- _TEXT PASSAGE_:
++++++

The Curse of Dimensionality, Demystified

Understanding the mathematical intuition behind the curse of dimensionality

Image source: https://pixabay.com/illustrations/ancient-art-background-cosmos-dark-764930/

The curse of dimensionality refers to the problems that arise when analyzing high-dimensional data. The dimensionality or dimension of a dataset refers to the number of linearly independent features in that dataset, so a high-dimensional dataset is a dataset with a large number of features. This term was first coined by Bellman in 1961 when he observed that the number of samples required to estimate an arbitrary function with a certain accuracy grows exponentially with respect to the number of parameters that the function takes.

In this article, we take a detailed look at the mathematical problems that arise when analyzing a high-dimensional set. Though these problems may look counterintuitive, it is possible to erxpalin them intuitively. Instead of a purely theoretical discussion, we use Python to create and analyze high-dimensional datasets and see how the curse of dimensionality manifests itself in practice. In this article, all images, unless otherwise noted, are by the author.

Dimension of a dataset

As mentioned before, the dimension of a dataset is defined as the number of linearly independent features that it has. A linearly independent feature cannot be written as a linear combination of the features in that dataset. Hence, if a feature or column in a dataset is a linear combination of some other features, it won’t add to the dimension of that dataset. For example, Figure 1 shows two datasets. The first one has two linearly independent columns and its dimension is 2. In the second dataset, one column is a multiple of another, hence we only have one independent feature. As the plot of this dataset shows, despite having two features, all the data points are along a 1-dimensional line. Hence the dimension of this dataset is one.

The effect of dimensionality on volume

The main reason for the curse of dimensionality is the effect of the dimension on volume. Here, we focus on the geometrical interpretation of a dataset. Generally, we can assume that a dataset is a random sample drawn from a population. For example, assume that our population is the set of points on a square shown in Figure 2. This square is the set of all points (x₁, x₂) such that 0≤x₁≤1 and 0≤x₂≤1, and the side length of this square is one.

Each population has its own distribution, and here we assume that the points on this square are uniformly distributed. It means that if we try to randomly select a point from this population, all the points have an equal chance of being selected. Now, if we draw a random sample of size n from this population (which means randomly selecting n points from this square), these points form a dataset with n rows and two features. So, the dimension of this dataset is 2.

++++++

- _TASK SET_:
A – According to the passage on the curse of dimensionality, who first coined the term, and in what year?
B – For each statement below, say whether it agrees with the passage on the curse of dimensionality, and support each judgment with the deciding words from the passage.
(i) The dimension of a dataset equals the total number of its columns.
(ii) In the square example, the points are assumed to be uniformly distributed.
(iii) The square described in the example has a side length of two.

++++++

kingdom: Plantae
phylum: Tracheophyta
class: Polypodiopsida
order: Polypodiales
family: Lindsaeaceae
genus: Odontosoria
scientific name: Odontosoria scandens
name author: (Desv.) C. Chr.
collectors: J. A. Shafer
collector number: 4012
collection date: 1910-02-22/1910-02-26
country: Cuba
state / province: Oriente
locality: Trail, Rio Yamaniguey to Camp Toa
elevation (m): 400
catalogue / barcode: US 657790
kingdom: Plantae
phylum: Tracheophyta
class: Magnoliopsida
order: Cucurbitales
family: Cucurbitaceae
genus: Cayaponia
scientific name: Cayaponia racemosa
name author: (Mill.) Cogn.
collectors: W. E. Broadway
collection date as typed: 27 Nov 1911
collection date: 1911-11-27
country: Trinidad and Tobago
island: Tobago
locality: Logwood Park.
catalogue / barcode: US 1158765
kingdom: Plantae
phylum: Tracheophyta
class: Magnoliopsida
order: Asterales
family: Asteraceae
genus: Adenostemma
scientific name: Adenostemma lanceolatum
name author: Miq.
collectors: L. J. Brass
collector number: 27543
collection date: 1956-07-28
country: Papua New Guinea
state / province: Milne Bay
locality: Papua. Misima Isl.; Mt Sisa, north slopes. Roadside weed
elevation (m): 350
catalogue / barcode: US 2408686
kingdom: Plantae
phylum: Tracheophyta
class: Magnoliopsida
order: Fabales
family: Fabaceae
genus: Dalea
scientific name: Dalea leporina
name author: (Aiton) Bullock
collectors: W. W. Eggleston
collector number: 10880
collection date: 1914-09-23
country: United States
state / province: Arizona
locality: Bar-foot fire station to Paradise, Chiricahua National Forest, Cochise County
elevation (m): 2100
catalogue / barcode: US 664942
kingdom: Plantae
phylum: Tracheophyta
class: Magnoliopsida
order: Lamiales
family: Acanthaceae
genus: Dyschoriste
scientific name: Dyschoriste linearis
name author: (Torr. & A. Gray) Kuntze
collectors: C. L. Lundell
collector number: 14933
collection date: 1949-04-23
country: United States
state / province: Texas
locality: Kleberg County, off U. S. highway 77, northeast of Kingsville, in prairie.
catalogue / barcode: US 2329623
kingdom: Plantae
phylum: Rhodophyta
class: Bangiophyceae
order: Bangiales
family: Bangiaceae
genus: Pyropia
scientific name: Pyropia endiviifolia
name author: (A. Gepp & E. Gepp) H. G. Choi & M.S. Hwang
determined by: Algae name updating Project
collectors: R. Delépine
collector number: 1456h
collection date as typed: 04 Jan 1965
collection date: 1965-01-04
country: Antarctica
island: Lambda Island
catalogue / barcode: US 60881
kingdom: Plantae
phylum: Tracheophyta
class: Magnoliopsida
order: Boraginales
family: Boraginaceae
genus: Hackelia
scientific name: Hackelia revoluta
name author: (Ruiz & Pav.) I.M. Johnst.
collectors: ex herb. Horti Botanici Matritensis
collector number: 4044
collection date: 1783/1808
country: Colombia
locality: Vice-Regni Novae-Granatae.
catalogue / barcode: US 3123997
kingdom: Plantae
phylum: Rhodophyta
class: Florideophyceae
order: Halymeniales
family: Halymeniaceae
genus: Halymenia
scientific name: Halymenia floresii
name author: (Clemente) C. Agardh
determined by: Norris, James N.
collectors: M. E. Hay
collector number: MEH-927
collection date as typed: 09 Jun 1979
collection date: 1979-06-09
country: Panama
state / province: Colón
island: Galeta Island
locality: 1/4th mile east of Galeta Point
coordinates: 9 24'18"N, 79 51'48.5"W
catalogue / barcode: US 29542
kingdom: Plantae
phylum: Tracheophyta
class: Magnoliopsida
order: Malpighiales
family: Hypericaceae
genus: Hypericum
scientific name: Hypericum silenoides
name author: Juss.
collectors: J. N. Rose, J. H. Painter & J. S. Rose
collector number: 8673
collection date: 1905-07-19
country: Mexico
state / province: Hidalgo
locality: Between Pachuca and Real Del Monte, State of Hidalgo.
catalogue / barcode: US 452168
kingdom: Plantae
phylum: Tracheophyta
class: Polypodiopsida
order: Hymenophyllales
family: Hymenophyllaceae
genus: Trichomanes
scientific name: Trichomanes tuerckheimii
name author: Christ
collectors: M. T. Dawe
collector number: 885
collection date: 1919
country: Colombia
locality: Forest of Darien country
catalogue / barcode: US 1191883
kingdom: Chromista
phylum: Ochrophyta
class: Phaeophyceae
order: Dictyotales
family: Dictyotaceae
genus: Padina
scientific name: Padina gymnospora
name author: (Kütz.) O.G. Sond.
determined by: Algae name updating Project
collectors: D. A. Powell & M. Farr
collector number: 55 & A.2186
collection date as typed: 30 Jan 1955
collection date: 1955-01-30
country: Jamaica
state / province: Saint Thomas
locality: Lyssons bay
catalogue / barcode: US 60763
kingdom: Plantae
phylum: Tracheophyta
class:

++++++

- _ANSWERS GIVEN_:
A – Bellman coined it in 1961.

B –
(i) No: "the dimension of a dataset is defined as the number of linearly independent features that it has"
(ii) Yes: "here we assume that the points on this square are uniformly distributed"
(iii) No: "the side length of this square is one"